Out on the prairie, we added two more to our warbler count: a Common Yellowthroat and several Palm Warblers. We looked around for Yellow and Prairie Warblers, which failed to materialize, and were beginning to wonder what our final warbler count would be. We were up to 14. Could we hit 15?
It should be mentioned that the number 15 has local relevance beyond being an a good round number: as any self-respecting college football fan knows, 15 is also Tim Tebow's number, and Saturday was UF's homecoming weekend home game, which means GO GATORS!! WOOHOO!!
(Okay, there's a municipal code requiring all Gainesville-based blogs to say that at least once a year. Now where was I?)

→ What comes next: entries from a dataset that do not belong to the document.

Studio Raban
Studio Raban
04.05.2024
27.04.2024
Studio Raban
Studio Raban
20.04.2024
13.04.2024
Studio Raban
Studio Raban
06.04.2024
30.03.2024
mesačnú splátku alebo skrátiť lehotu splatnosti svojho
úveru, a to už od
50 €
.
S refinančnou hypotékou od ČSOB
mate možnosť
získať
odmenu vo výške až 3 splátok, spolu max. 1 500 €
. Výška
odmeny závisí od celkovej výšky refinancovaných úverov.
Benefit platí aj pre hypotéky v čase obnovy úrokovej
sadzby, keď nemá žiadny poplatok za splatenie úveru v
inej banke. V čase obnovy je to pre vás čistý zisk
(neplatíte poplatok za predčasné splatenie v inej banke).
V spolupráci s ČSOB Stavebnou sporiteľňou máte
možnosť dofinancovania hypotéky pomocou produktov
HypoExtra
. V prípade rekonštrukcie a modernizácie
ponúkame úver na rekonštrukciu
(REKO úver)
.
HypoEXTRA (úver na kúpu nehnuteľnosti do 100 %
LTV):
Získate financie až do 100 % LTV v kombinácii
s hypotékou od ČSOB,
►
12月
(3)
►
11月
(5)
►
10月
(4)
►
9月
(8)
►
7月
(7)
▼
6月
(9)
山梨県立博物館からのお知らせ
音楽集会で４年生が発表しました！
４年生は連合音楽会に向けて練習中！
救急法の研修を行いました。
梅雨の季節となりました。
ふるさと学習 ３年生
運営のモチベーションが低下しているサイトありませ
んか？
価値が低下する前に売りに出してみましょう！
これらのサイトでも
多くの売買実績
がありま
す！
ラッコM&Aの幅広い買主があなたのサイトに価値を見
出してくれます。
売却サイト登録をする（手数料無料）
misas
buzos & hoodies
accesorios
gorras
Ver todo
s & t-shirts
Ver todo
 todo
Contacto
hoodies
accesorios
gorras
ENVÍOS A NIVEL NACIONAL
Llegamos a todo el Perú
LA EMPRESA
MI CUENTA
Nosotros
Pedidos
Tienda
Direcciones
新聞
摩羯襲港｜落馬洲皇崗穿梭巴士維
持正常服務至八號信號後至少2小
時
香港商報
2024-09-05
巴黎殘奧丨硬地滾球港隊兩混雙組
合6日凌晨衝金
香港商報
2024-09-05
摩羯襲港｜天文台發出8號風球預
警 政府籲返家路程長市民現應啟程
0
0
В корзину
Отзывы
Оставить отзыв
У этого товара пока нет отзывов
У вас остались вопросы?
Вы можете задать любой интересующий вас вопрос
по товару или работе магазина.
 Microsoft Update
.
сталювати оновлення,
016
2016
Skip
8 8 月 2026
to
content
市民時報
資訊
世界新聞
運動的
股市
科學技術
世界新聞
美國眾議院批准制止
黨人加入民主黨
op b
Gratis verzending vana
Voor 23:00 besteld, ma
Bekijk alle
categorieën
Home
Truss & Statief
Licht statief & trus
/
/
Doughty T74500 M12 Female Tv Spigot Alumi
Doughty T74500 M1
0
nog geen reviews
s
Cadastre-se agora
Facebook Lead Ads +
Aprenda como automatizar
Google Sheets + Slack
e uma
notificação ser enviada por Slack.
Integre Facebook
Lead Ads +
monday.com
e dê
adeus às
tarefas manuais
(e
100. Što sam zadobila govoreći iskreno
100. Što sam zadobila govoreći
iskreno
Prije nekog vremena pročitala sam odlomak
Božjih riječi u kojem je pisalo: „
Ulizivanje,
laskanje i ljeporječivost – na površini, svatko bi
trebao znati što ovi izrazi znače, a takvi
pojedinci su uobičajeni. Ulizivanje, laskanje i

Oh yes, birds! There were lots of them! On our way back out of the prairie, we got good looks at a Yellow-billed Cuckoo, and yet more Rose-breasted Grosbeaks. We spotted another warbler that may or may not have been a Prairie—but none of use were sure enough to call it make it our #15.
Still, there were plenty more warblers on the way back out to the trailhead: more American Redstarts and Yellow-throateds and dozens of Magnolia Warblers ( we teased our leader every time he spotted something and said it was "just" a Magnolia! ) Then we saw something else: a bit like a Magnolia, but not really. Not a Prairie either. It hopped around about 20 feet in front of us for a couple of minutes while we passed a bird guide around and examined it: a Cape May!
We had hit 15! And this was a great bird to get, too: Cape Mays show up in Gainesville pretty regularly during spring migration, but rarely during the fall.
And that afternoon, the Gators won (barely) their hard-fought battle against Arkansas, with concussion-suffering #15 leading the way. Coincidence? I think not.
Gator fans, you can thank Alachua Audubon later.